Os analistas têm grandes expectativas para a BYD em 2025. Prevê-se que a empresa venda cerca de 5,5 milhões de carros este ano. Este número representa um crescimento significativo em relação aos 4,25 milhões de veículos de passageiros vendidos globalmente em 2024, que já tinha sido um aumento de 41% relativamente a 2023.

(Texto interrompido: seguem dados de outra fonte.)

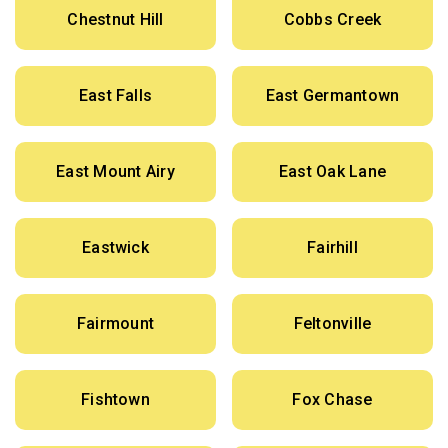
Chestnut Hill
Cobbs Creek
East Falls
East Germantown
East Mount Airy
East Oak Lane
Eastwick
Fairhill
Fairmount
Feltonville
Fishtown
Fox Chase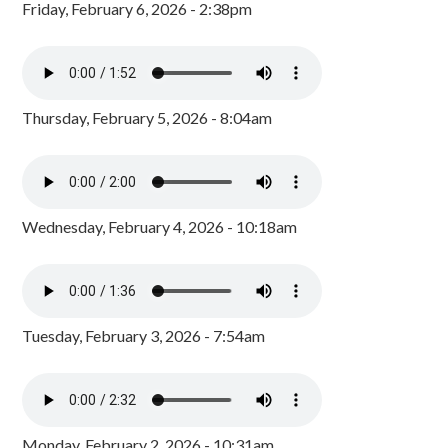
Friday, February 6, 2026 - 2:38pm
Thursday, February 5, 2026 - 8:04am
Wednesday, February 4, 2026 - 10:18am
Tuesday, February 3, 2026 - 7:54am
Monday, February 2, 2026 - 10:31am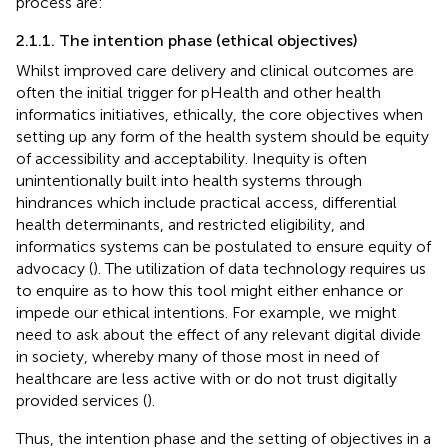
process are:
2.1.1. The intention phase (ethical objectives)
Whilst improved care delivery and clinical outcomes are
often the initial trigger for pHealth and other health
informatics initiatives, ethically, the core objectives when
setting up any form of the health system should be equity
of accessibility and acceptability. Inequity is often
unintentionally built into health systems through
hindrances which include practical access, differential
health determinants, and restricted eligibility, and
informatics systems can be postulated to ensure equity of
advocacy (
). The utilization of data technology requires us
to enquire as to how this tool might either enhance or
impede our ethical intentions. For example, we might
need to ask about the effect of any relevant digital divide
in society, whereby many of those most in need of
healthcare are less active with or do not trust digitally
provided services (
).
Thus, the intention phase and the setting of objectives in a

É importante notar que a BYD deixou de produzir veículos exclusivamente a combustão interna em abril de 2022, focando-se apenas em veículos de nova energia, que incluem veículos elétricos a bateria (BEV), híbridos plug-in (PHEV) e veículos a célula de combustível (FCEV).

Em 2024, a distribuição das vendas da BYD foi:

  • 42,3% BEV
  • 57,7% PHEV
  • FCEV com vendas quase inexistentes na China

Com estes resultados impressionantes e as estratégias em curso, a BYD está a posicionar-se como uma força dominante no mercado global de veículos elétricos.

A sua capacidade de oferecer produtos inovadores a preços competitivos, combinada com uma forte infraestrutura logística, sugere que a empresa está bem preparada para enfrentar os desafios e oportunidades que o futuro do setor automóvel reserva.